Em qualquer fenômeno social dado, conteúdo e forma sociais constituem uma realidade unitária. Uma forma social desligada de todo conteúdo não pode ter existência, do mesmo modo que a forma espacial não pode existir sem uma matéria da qual seja forma. Tais são justamente os elementos, inseparáveis na realidade, de cada ser e acontecer sociais: um interesse, um fim, um motivo e uma forma ou maneira de interação entre os indivíduos, pelo qual ou em cuja figura aquele conteúdo alcança realidade social. Portanto, temos nem só objetividade, nem só subjetividade. Somente quando a vida desses conteúdos adquire a forma da influência reciproca, só quando se produz a ação de uns sobre os outros - imediatamente ou por intermédio de um terceiro - é que a nova coexistência social, ou também a sucessão no tempo, dos homens, se converte numa sociedade.
Para clarear um pouco mais a tese  geral de Simmel, destacamos a seguinte citação:
“Por sociedade não entendo apenas o conjunto complexo dos indivíduos e dos grupos unidos numa mesma comunidade política.

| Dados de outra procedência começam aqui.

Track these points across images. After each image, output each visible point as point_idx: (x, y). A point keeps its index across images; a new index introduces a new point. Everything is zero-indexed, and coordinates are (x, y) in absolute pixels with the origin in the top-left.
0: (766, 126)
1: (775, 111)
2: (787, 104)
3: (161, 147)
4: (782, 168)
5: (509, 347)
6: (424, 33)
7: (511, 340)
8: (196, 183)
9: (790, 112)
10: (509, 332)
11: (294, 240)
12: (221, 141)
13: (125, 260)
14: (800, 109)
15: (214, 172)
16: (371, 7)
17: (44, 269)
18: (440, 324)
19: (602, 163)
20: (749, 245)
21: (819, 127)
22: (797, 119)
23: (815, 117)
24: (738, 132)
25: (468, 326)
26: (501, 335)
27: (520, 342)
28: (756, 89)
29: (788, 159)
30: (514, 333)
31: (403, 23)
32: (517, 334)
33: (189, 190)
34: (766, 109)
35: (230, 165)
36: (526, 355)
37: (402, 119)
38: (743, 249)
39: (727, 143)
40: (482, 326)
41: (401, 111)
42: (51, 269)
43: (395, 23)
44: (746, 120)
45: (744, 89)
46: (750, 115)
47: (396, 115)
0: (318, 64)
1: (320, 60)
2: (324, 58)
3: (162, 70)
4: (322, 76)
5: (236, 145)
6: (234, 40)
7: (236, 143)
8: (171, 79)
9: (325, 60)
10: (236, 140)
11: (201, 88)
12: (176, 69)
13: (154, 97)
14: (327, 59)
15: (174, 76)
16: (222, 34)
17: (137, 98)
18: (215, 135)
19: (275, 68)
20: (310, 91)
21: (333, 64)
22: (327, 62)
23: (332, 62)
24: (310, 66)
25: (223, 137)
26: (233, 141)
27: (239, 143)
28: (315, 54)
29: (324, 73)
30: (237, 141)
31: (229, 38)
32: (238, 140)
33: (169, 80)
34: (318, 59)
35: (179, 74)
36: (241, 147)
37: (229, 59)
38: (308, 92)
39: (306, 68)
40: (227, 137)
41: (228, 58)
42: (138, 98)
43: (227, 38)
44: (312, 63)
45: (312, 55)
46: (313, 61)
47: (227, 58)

Vejo uma sociedade em toda parte onde os homens se encontram em reciprocidade de ação e constituem uma unidade permanente ou passageira.  Logo, em cada uma dessas uniões produz-se um fenômeno que caracteriza, da mesma forma, a vida individual; a cada instante, forças perturbadoras, externas ou não, opõem-se ao agrupamento, e este, se for deixado a agir por sua própria conta, não tardarão elas a dissolvê-lo, isto é, a transferir seus elementos para agrupamentos estranhos. ... Nessa circunstância, temos a sociedade como uma unidade sui generis, distinta de seus elementos individuais”.
No que tange a questão específica da concepção de indivíduo em Simmel, podemos afirmar que “indivíduo em Simmel afirma-se como um ser proprietário de si, tanto perante a sociedade quanto de um ponto de vista subjetivo”.
O indivíduo psicológico em Simmel fala de um sujeito fundado em uma autonomia subjetiva radical capaz de erigir em torno de si um abrigo intimo que o protege dos "outros".
Sobre a concepção de  indivíduo moderno, temos Simmel em uma posição diferenciada de Dumont e Pacpherson, pois estes apresentaram uma preocupação sobre o plano formal ou externo do indivíduo (indivíduo jurídico), enquanto que Simmel debruçou-se de forma explícita sobre o domínio mais propriamente interno do indivíduo (indivíduo psicológico).